Your tasks:
• A. Using the passage on the Lee County school board vote, explain in one to three sentences how the board came to rescind its earlier decision to opt out of testing.
• B. Write the next part of the passage on the Lee County school board vote, starting after its last sentence.

Supplied passage:
────
School Board member Mary Fischer, who served as the tie-breaker in last week’s 3-2 vote to opt out, had pushed for the emergency meeting to reconsider the controversial vote.
She reversed her vote, bringing the decision to rescind the previous vote by 3-2.
From the beginning, the early morning meeting was heated. Anti-Common Core groups gathered even before the board assembled, voicing their disdain over the possibility that the board’s decision would be rescinded.
“The state has said these tests are so experimental it’s unfair to use them to judge the teachers, schools and districts this year, but they plan to use our children as guinea pigs,” said Chris Quackenbush of Stop Common Core FL.
In the public testimony portion of the meeting, many called for the resignation of Lee County Schools Superintendent Nancy Graham, who had voiced concern over opting out of standardized testing. Members of the public, nearly all of whom opposed rescinding the vote, also called for board members to resign.
At one point, a high-school senior who was in favor of rescinding the vote was booed by the crowd, the News-Press reported.
────
Source information:
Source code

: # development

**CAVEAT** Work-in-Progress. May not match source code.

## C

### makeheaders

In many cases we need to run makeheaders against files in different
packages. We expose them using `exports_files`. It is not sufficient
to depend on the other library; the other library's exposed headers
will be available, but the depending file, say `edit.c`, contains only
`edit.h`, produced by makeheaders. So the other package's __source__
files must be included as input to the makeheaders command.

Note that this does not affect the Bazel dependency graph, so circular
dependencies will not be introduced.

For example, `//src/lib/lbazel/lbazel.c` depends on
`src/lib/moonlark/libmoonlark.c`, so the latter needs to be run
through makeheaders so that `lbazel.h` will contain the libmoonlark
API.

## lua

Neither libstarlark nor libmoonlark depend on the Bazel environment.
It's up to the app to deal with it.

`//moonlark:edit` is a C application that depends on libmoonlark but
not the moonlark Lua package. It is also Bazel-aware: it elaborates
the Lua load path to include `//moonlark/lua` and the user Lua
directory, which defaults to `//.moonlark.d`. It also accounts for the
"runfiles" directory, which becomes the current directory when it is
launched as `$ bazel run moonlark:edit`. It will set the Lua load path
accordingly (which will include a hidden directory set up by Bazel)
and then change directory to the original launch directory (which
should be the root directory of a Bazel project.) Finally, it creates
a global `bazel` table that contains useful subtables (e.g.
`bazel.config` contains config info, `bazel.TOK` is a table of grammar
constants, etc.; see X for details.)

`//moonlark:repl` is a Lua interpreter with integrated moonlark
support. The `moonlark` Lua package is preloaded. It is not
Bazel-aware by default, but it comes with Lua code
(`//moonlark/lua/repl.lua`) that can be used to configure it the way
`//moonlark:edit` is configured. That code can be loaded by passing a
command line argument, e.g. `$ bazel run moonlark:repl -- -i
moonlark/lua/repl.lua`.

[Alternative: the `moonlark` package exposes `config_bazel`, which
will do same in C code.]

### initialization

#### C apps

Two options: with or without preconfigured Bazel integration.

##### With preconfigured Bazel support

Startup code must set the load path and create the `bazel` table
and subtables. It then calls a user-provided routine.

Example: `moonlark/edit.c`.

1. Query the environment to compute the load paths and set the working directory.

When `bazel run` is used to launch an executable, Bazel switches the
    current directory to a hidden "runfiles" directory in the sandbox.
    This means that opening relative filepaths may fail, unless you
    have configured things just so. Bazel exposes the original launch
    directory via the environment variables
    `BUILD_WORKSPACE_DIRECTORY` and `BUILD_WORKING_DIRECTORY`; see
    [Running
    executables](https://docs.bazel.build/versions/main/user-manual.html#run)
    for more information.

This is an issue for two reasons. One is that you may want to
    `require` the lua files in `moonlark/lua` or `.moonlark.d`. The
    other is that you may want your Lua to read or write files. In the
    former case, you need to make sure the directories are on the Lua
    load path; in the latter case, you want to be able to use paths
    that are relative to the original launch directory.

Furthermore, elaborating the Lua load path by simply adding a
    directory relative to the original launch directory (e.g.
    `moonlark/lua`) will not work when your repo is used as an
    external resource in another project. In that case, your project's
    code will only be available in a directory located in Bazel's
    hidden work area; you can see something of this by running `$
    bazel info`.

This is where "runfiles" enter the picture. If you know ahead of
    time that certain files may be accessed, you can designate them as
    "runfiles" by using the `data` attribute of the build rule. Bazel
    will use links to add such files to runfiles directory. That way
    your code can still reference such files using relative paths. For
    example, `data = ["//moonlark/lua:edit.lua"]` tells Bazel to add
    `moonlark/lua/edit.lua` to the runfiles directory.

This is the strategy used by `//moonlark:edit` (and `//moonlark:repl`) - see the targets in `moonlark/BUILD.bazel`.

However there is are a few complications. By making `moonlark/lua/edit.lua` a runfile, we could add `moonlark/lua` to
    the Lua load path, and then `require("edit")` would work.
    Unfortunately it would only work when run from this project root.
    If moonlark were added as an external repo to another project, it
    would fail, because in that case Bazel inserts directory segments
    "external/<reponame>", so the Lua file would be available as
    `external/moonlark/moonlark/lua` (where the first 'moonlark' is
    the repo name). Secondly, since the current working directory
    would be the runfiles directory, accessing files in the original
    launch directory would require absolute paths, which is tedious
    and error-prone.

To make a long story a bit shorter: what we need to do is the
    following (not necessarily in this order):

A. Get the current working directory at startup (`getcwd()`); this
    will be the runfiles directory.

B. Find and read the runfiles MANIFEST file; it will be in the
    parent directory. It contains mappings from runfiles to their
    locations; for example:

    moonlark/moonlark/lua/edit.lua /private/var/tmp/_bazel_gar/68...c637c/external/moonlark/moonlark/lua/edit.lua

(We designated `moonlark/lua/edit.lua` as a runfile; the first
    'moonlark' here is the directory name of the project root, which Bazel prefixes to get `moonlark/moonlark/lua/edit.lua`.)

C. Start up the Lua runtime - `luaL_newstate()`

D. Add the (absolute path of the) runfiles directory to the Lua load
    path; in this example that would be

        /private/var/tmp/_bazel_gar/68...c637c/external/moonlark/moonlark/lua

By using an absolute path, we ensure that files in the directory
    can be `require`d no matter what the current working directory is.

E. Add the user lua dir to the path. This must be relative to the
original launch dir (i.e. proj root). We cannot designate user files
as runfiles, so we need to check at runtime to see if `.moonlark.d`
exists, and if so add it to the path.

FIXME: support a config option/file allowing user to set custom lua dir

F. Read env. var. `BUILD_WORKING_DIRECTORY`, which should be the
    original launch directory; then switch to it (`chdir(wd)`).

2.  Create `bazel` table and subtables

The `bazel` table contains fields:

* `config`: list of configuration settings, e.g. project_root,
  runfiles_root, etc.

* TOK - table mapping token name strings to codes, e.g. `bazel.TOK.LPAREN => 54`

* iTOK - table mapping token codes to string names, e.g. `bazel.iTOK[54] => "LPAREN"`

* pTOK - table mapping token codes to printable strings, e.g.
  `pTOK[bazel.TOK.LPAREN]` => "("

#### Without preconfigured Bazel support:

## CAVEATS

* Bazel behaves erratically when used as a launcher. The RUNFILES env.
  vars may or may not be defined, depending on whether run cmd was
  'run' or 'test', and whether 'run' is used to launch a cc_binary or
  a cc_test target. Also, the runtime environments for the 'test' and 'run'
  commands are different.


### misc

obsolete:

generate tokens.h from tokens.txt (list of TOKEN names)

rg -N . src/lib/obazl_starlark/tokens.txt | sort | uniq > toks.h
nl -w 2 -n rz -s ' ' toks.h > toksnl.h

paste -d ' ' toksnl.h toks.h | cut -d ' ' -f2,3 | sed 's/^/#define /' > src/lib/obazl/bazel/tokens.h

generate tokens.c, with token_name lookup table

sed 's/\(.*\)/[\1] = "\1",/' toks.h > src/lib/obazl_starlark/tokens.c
────
Responses by task:
• A. Mary Fischer had been the tie-breaking vote in the 3-2 decision to opt out. She pushed for an emergency meeting to reconsider it and then reversed her vote, so the board rescinded the earlier decision by 3-2.

• B.
The decision to opt out has several consequences. As Sunshine State News reported last week, some ramifications of abandoning standardized testing could include: the inability of high schoolers to graduate, teachers not being able to receive performance-based pay increases and districts missing out on important grant funding.
The board, in full attendance, ultimately decided to go back on its original decision, much to the dismay of testing opponents. Many disgruntled over the decision took to Twitter to speak out against the vote.
“Time to recall Mary Fischer,” wrote William Donnell. “Your time is up!!!!”
Gov. Rick Scott said he wasn’t taking sides in the board’s decision.
"I think what they're going to focus on are, what are the unintended consequences,” he said.Board member Don Armstrong, who voted to opt out of testing, said he intended to bring up the issue at the board’s next meeting, which is scheduled for Sept. 9.